In reality, Trump said an alert, well-trained staff is far more valuable than a new piece of technology. After serving as an expert witness in the civil cases that followed the school shootings in Newtown, Connecticut, and Parkland, Florida, Trump said there’s one common thread.
“They all involve after-the-fact allegations of failures of human factors; people, policy, procedures and training, not failures of security, hardware, products and technology,” he said.
The Douglas County School System began using Centegix badges in 2019. The Cobb County School District began using them last year, and the DeKalb County Board of Education recently approved their purchase.
As Liam Gower starts each school day at Riverwood High School in Fulton County, a familiar feeling follows.
“It can happen anytime, it can happen any moment,” he said.
According to a recent report released by the National Center for Education Statistics, 93 school shootings took place during the 2020-21 school year, the highest number recorded since the organization began tracking two decades ago.
Gower said he doesn’t feel unsafe at school, but he has imagined how he would defend himself if he came face-to-face with a gunman.
“Taking whatever is next to you and using it as a weapon, like a chair or something, ‘cause there’s really nothing much else you can do,” Gower said.

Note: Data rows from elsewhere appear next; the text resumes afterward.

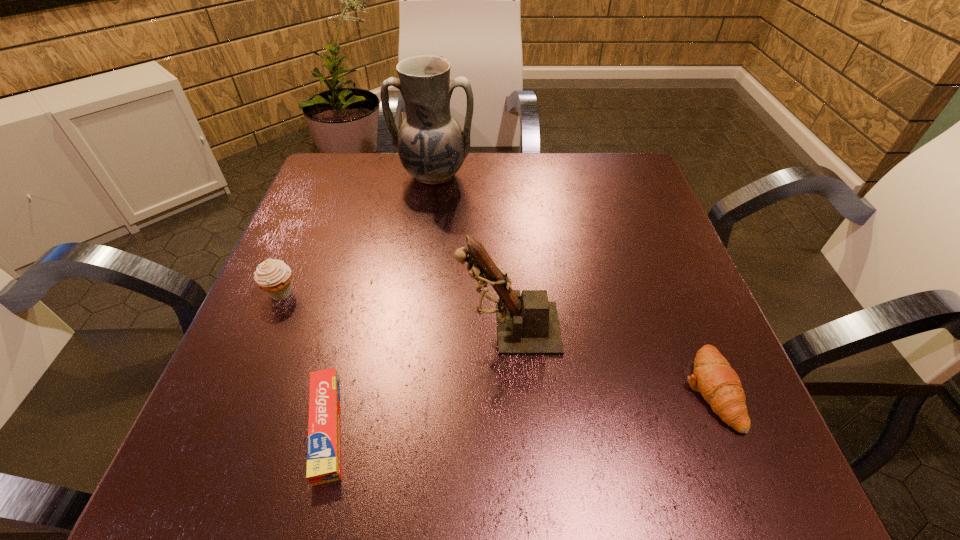
Identify the location of free space between the toothpaste and the muffin. This screenshot has height=540, width=960. (304, 360).

Where is `free space between the muffin and the pitcher`? The image size is (960, 540). free space between the muffin and the pitcher is located at coordinates (357, 234).

Image resolution: width=960 pixels, height=540 pixels. What are the coordinates of `unoccupied area between the leftmost object and the shortest object` in the screenshot? It's located at pos(304,360).

Locate an element on the screen. The width and height of the screenshot is (960, 540). free area in between the pitcher and the toothpaste is located at coordinates (380, 301).

This screenshot has width=960, height=540. Identify the location of empty location between the muffin and the second tallest object. (395, 310).

This screenshot has height=540, width=960. What are the coordinates of `unoccupied position between the shortest object and the third shortest object` in the screenshot? It's located at (304, 360).

You are a GUI agent. You are given a task and a screenshot of the screen. Output one action in this format:
    pyautogui.click(x=<x>, y=<y>)
    Task: Click on the free space between the farthest object and the crescent roll
    The height and width of the screenshot is (540, 960).
    Given the screenshot: What is the action you would take?
    pyautogui.click(x=571, y=282)

Identify the location of vacant point located between the toothpaste and the leftmost object. The height and width of the screenshot is (540, 960). [x=304, y=360].

Select which object appears as the third closest to the leftmost object. Please provide its 2D coordinates. Your answer should be formatted as a tuple, i.e. [(x, y)], where the tuple contains the x and y coordinates of a point satisfying the conditions above.

[(432, 147)]

What are the coordinates of `the second closest object relative to the rightmost object` in the screenshot? It's located at (323, 451).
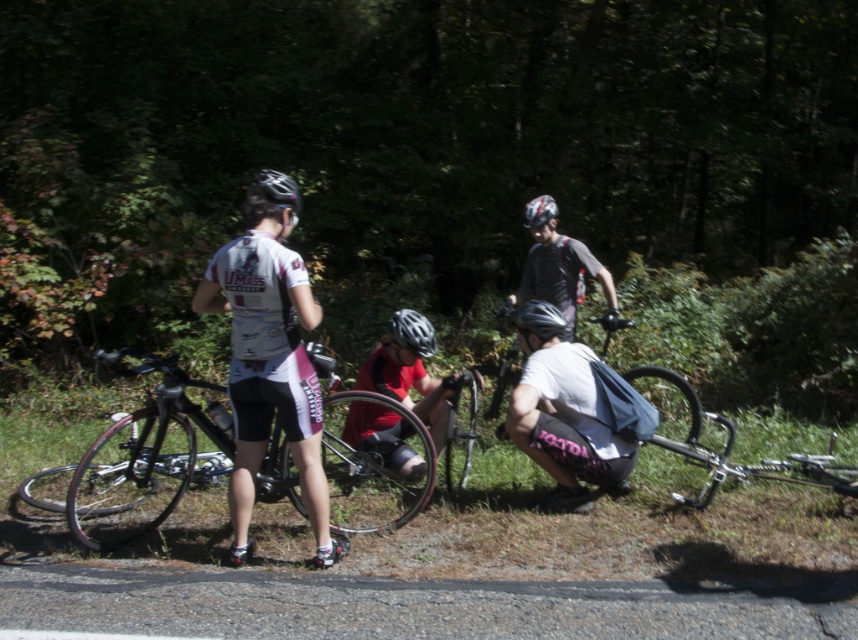
You are a cyclist who wants to choose a helmet that fits better. You see a white matte bicycle helmet at center and a matte black helmet at upper center. Which helmet has a larger size?

The white matte bicycle helmet at center is bigger than the matte black helmet at upper center, so it has a larger size.

You are a photographer standing at the center of the scene. You want to take a photo that includes both point (275,422) and point (547,216). Which point will appear larger in your photo?

Point (275,422) is closer to the camera than point (547,216), so it will appear larger in the photo.

You are a photographer trying to capture a photo of the shiny black bicycle at center and the shiny silver helmet at center from above. Which object will appear larger in the photo?

The shiny black bicycle at center is taller than the shiny silver helmet at center, so it will appear larger in the photo taken from above.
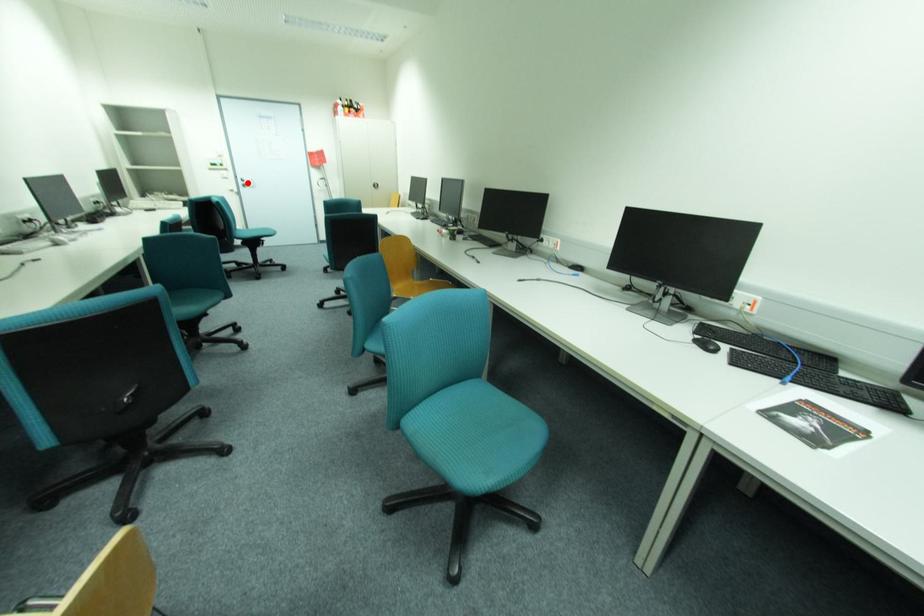
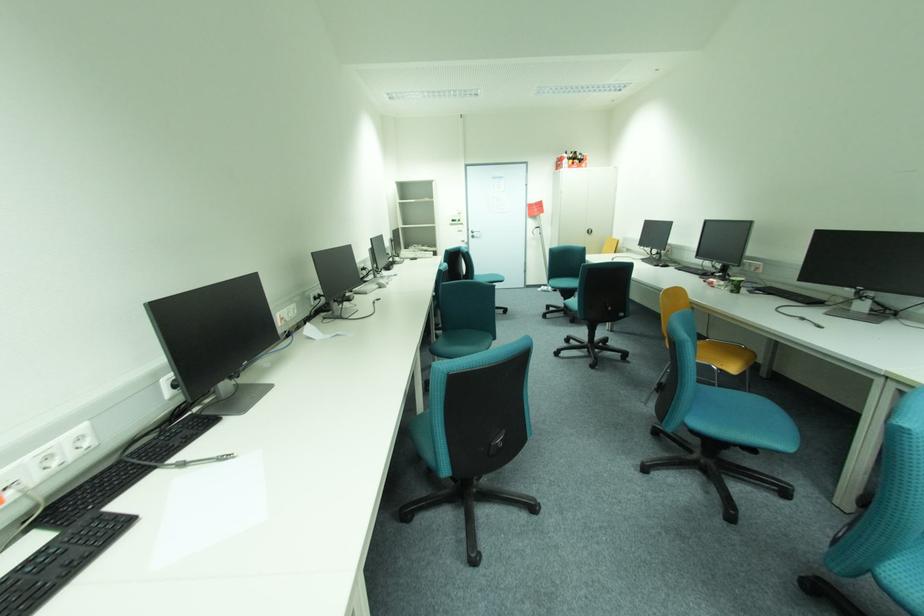
Where in the second image is the point corresponding to the highlighted location from the first image?

(477, 235)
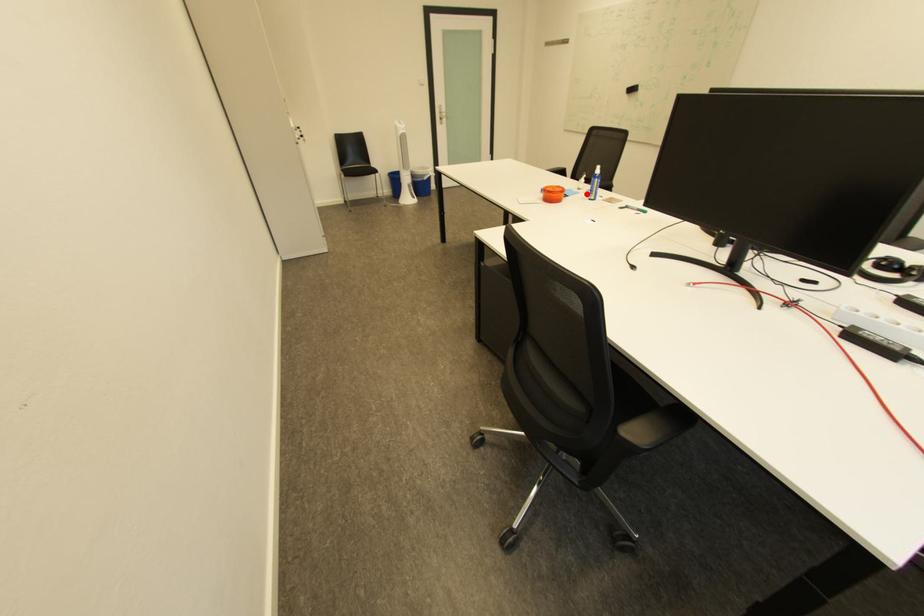
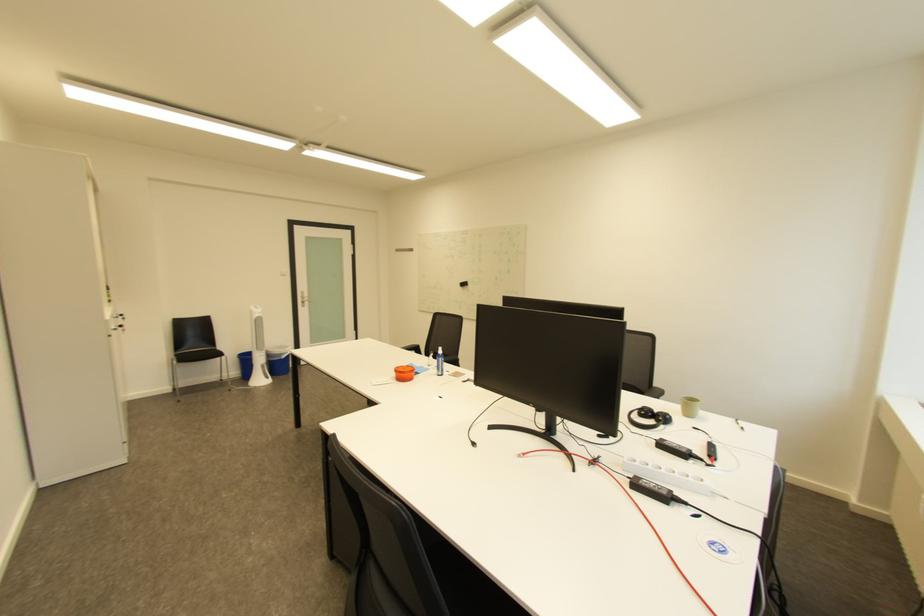
Question: A red point is marked in image1. In image2, is the corresponding 3D point closer to the camera or farther? Reply with the corresponding letter.

Choices:
 (A) The corresponding 3D point is closer.
 (B) The corresponding 3D point is farther.

Answer: (B)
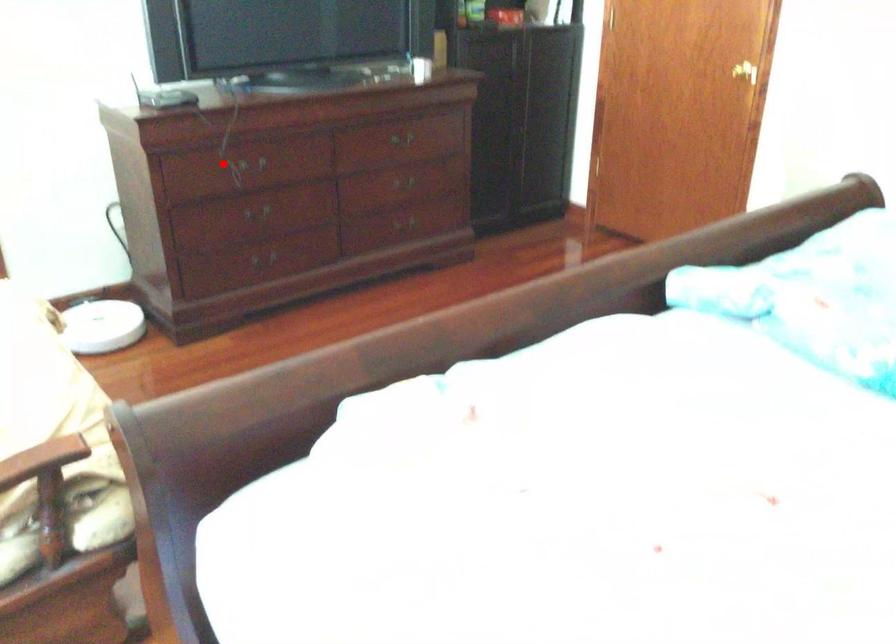
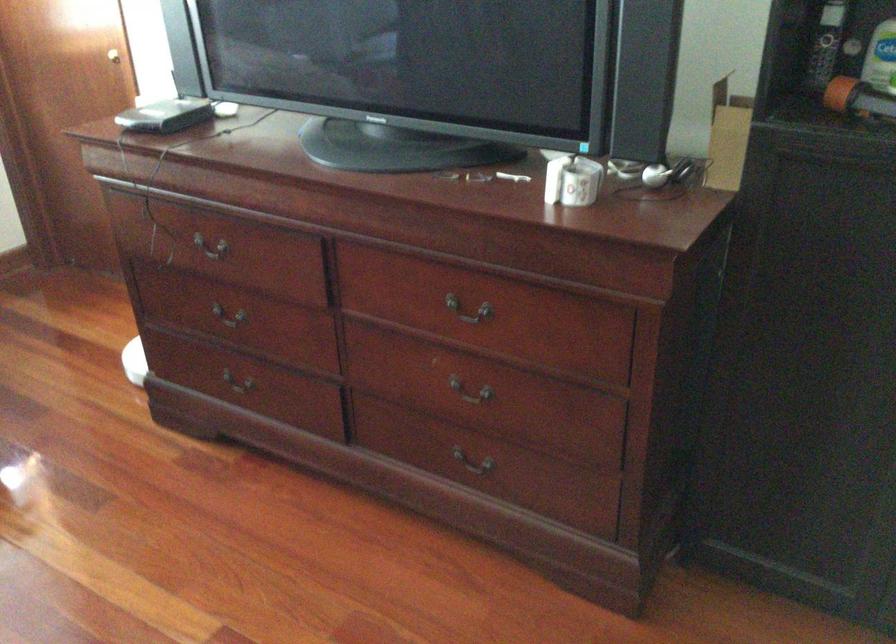
Question: I am providing you with two images of the same scene from different viewpoints. Given a red point in image1, look at the same physical point in image2. Is it:

Choices:
 (A) Closer to the viewpoint
 (B) Farther from the viewpoint

Answer: (A)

Gower said active shooter drills at his school don’t put his mind at ease because a school shooter could be a classmate.
“So that’s always the scariest part ‘cause it’s someone in the room and they’re doing the same drill,” he said.
While some school districts are already using alert systems that can connect to emergency services, silent panic alarms could soon be required in all Georgia schools.
A bill titled ‘Alyssa’s Law’ — named after 14-year-old Alyssa Alhadeff, who was killed in the Parkland, Florida shooting — is currently making its way through the House.
If passed, public elementary and secondary school buildings in Georgia would be required to be equipped with silent panic alarms that can notify law enforcement, in the event of a school shooter or emergency.